● **GIVEN TASK**
Pull out every line of the data below that contains the string "Identification". Case counts.
BEGIN INFORMATION GIVEN
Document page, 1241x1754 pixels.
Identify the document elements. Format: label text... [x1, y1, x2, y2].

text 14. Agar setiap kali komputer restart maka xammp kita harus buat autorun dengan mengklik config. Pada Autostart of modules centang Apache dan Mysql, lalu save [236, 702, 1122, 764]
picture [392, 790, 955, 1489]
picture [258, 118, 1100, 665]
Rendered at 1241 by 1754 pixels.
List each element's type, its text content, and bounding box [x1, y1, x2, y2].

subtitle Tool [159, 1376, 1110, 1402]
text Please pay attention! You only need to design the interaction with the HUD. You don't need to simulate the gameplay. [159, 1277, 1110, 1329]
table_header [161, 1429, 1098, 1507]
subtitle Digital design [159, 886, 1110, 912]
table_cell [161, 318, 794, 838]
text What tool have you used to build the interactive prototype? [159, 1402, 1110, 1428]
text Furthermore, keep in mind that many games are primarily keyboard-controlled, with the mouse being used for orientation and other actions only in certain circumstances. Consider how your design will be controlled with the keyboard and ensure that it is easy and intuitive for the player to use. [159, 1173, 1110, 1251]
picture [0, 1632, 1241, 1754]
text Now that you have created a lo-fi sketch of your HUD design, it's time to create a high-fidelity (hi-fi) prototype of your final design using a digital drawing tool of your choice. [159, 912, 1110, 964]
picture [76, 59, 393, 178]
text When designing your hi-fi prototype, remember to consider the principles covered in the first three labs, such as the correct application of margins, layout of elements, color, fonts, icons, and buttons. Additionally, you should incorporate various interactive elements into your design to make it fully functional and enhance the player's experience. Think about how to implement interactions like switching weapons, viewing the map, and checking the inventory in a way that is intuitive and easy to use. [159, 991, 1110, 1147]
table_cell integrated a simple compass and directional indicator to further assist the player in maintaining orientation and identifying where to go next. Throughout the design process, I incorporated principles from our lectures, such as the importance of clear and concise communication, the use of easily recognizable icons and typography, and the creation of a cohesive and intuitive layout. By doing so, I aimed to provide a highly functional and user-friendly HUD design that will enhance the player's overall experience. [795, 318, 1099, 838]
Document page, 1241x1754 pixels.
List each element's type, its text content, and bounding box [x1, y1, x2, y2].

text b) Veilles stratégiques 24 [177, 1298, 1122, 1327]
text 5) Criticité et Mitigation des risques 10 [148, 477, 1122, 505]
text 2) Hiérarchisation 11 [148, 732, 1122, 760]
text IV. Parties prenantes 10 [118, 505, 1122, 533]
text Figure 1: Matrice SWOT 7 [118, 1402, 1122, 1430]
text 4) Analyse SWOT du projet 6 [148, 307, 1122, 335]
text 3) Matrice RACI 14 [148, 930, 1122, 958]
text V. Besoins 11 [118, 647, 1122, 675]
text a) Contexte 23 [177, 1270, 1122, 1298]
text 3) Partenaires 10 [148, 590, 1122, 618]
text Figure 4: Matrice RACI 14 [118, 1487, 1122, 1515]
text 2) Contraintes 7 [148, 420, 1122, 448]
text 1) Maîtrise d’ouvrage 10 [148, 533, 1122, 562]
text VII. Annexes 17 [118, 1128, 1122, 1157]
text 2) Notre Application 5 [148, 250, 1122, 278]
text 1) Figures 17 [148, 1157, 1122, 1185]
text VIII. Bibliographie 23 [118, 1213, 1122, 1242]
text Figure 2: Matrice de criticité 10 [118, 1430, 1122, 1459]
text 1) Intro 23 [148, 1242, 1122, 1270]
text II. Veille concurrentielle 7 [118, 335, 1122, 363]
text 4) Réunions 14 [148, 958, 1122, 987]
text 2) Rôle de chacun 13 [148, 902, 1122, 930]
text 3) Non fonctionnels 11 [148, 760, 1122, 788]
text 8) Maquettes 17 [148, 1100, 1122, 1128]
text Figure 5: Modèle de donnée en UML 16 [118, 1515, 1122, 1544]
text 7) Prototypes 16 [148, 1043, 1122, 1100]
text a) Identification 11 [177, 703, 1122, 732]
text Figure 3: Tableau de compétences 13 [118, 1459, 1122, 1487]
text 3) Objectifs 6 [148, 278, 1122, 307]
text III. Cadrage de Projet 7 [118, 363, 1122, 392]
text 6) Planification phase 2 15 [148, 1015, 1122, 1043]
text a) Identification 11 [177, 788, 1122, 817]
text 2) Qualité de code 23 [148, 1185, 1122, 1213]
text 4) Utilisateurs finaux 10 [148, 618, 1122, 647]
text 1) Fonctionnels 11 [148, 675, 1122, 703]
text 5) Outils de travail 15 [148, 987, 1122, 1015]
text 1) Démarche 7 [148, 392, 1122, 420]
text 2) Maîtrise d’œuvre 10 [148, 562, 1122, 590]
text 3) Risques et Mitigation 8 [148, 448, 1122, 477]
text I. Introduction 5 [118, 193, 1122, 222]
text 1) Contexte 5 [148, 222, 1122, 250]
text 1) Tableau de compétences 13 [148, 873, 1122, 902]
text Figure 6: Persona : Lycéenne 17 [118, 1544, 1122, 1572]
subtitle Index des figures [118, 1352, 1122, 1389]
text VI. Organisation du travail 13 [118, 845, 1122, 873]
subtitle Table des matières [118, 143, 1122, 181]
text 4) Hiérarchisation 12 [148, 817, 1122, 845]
END INFORMATION GIVEN
● **ANSWER TO THE TASK**
text a) Identification 11 [177, 703, 1122, 732]
text a) Identification 11 [177, 788, 1122, 817]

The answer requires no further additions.